An advancement in platelet rich plasma technology, Nano Plasma Equine is a convenient off the shelf
stem cell signaling product designed containing platelet rich plasma lysate (PRL), including platelet
microvesicles (exosomes), along with conditioned serum (raised Interleukin-I Receptor Antagonist
Protein) in a convenient ready to administer sterile vial. Nu-Vet Biological Division has pioneered a
safe innovative regenerative medicine product that assists with pain management in horses, is an
ideal treatment therapy for tendon and ligament injuries ensuring competitive horses heal sounder
than ever before.
Nano Plasma Equine is manufactured using universal donor veterinarian inspected plasma and
therefore can be used multiple times without the risk of rejection; in fact Nano Plasma Equine is ‘Cell
Free’ making it safe and effective. Nano Plasma is not cryogenically frozen and does not require liquid
nitrogen during storage. Manufactured in an Australian Pesticides and Veterinary Medicines Authority
(APVMA) approved facility in line with strict international “GMP” standards, Nano Plasma eliminates
the need for invasive tissue and blood harvesting treatments with one single ready to use vial.

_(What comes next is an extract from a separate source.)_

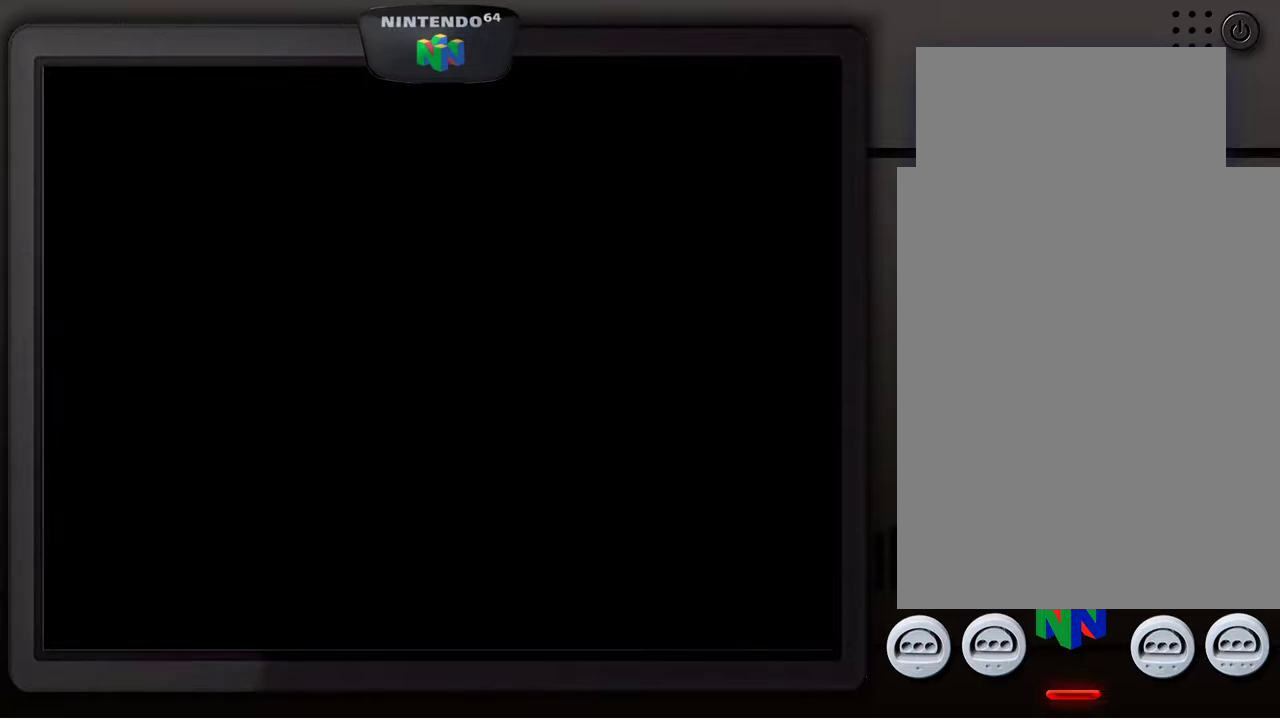
{"buttons": [], "left_stick": "center", "events": []}
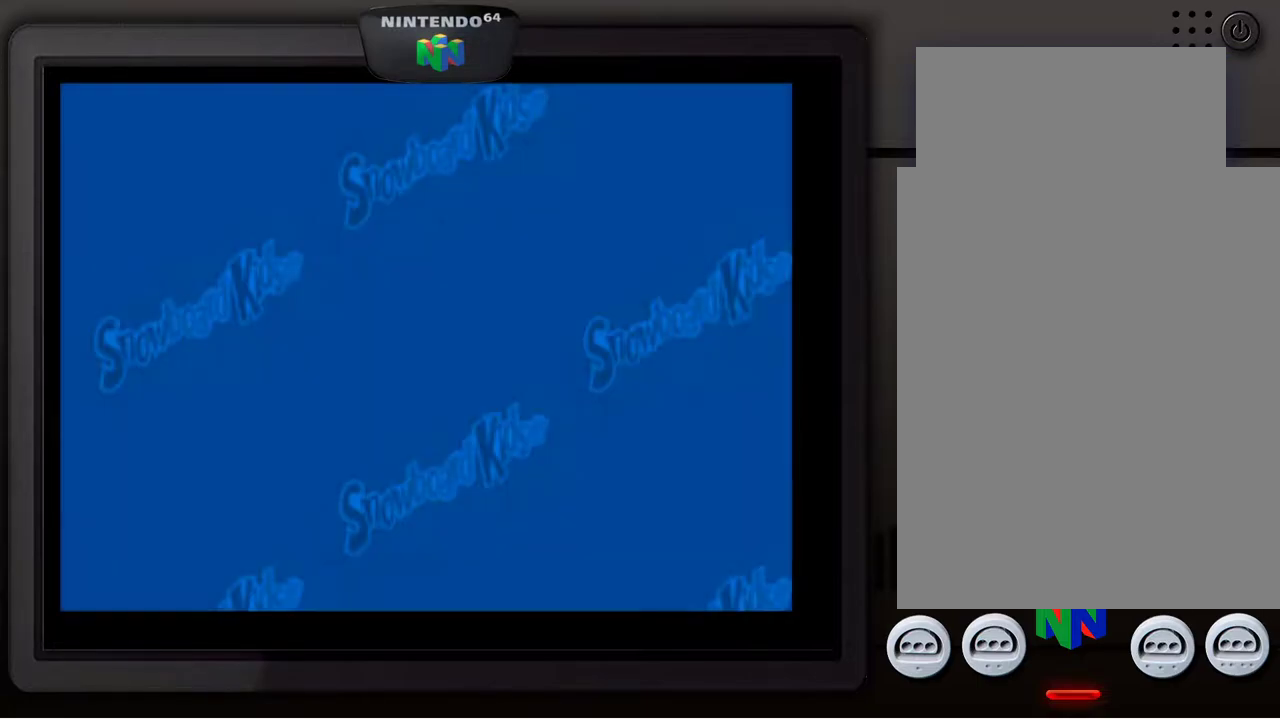
{"buttons": [], "left_stick": "center", "events": []}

What is Platelet Rich Plasma? (PRP)
Platelet Rich Plasma (PRP) is blood plasma in which concentration of platelets is elevated four to
eight times than normal blood platelet concentration. PRP is also called platelet rich gel, platelet
enriched plasma and platelet enriched gel. PRP contains (and releases through degranulation)
several different growth factors and other cytokines that stimulate healing of bone and soft tissue.

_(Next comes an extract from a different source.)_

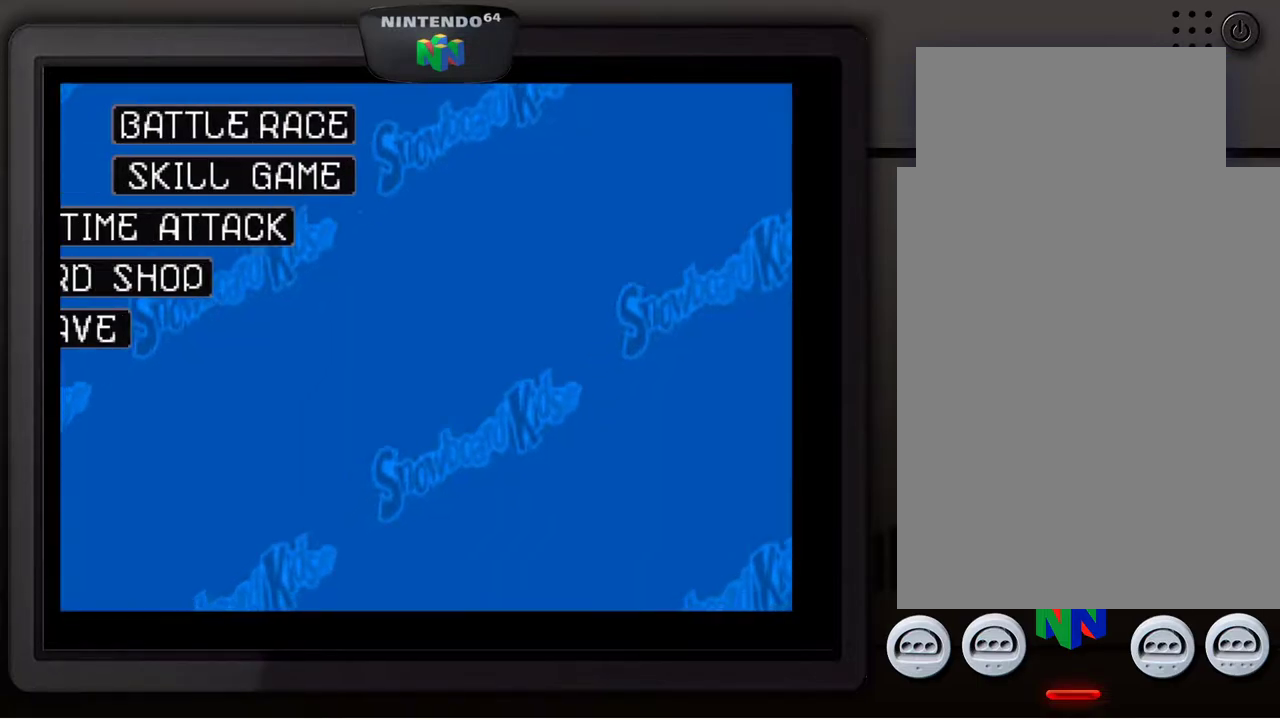
{"buttons": [], "left_stick": "center", "events": []}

PRP is an effective treatment to treat various diseases such as orthopedic diseases, neurological
diseases and cardiothoracic diseases.
What is Allogeneic Conditioned Serum? (ACS)
Nano Plasma contains anti-degenerative compounds such as Interleukin-I Receptor Antagonist
Protein (IL-1ra). IL-1ra blocks the inflammatory mediator Interleukin-1 from binding to its receptor and
triggering an inflammatory response that leads to tissue destruction. Another important component of
ACS is Interleukin 10 (IL-10). A recent study of IL-10 validates its usefulness in limiting and ultimately
terminating an inflammatory response.
What are platelet microvesicles?
Much is already known and much still remains to be discovered about the roles played by platelets in
human health. Platelets are quantitatively and qualitatively important blood cells that play key roles in
hemostasis, and are also critically involved in physiological processes influencing vascular biology,
angiogenesis, immunity, and tissue regeneration. Platelets are sensitive health markers that are
prone to activation under physiological conditions involving stimulation of blood coagulation, as occurs
as a result of trauma. Therefore, platelets fulfill wide roles in balancing health and disease.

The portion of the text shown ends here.